Every full democracy has legislation
protecting women from domestic violence and sexual harassment and around 90 percent of flawed democracies can say the same. By contrast, only 54 percent of authoritarian regimes have domestic violence legislation, and only 65 percent have legislation addressing sexual harassment in employment.
For centuries, guilt and shame have been tools to convince women that they are complicit in the crimes committed against them. As a result, most violence against women goes unacknowledged, unreported, and unaddressed. It is estimated that only one-fourth of physical assaults, one-fifth of all rapes, and one-half of the stalkings that take place in the United States are reported to the police. Fewer than one-third of women experiencing domestic violence globally will ever say anything about it publicly. This makes it particularly difficult to measure with any accuracy or to devise effective solutions.

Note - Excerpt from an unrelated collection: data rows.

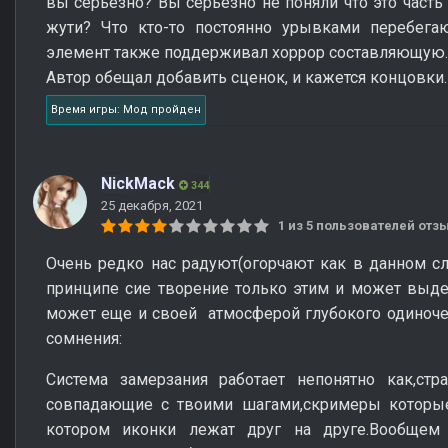
вы серьёзно? Вы серьёзно не поняли что это часть
жути? Что кто-то постоянно урывками перебега
элемент также поддерживал хоррор составляющую.
Автор обещал добавить сценок, и кажется концовки.
Время игры: Мод пройден
NickMack
344
25 декабря, 2021
1 из 5 пользователей от
Очень редко нас радуют(огорчают как в данном с
принципе сие творение только этим и может выде
может еще и своей атмосферой глубокого одиноче
сомнения:
Система замерзания работает непонятно как,ст
совпадающие с твоими шагами,скримеры которы
котором иконки лежат друг на друге.Вообщем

The GEGI assesses a number of factors in an attempt to capture the full picture of violence against women, both de jure and de facto. These include lifetime risk of maternal death, women’s self-assessments of safety, danger of intimate partner violence, legislation on domestic violence and sexual harassment, and the prevalence of “son preference.”
Imagine a world where all countries score high on each of the five pillars of the Global Equality and Governance Index. This would be a world where women enjoy equal opportunityunder the law, the right to use their full talents as leaders and participants in political systems, and freedom and respect in their families and communities. A world where girls and young women receive a quality education that empowers them to be good citizens and productive contributors to the national prosperity. A world where women are fully welcomed into the labor market, can pursue any profession, and receive equitable rewards for their service. A world where women are encouraged to start their own enterprises and have full access to the capital, markets, and institutional support needed to grow these businesses. And a world where women are free from the terror and tragedy of gender-based violence, and where female infants are valued, cherished, nurtured, and given the chance to thrive as much as their male counterparts.
This would not be a uniform or stagnant world. Each country would still address the challenges to gender equality and female empowerment through the prism of their unique cultural, historical and religious environments. But by all accounts, it would be more peaceful, prosperous, just, resilient, freer from corruption, and dedicated to personal freedom and opportunity than the world we now know or envision. It would be a world where political, economic and social systems better meet the needs and encourage the aspirations of all its citizens, and where individual achievement is bounded only by the limits by each person’s skills, initiative, ambitions and imagination.
The Gender Equality and Governance Index provides a scientifically based, objectively verifiable initiative that can help guide these efforts. We can no longer delay.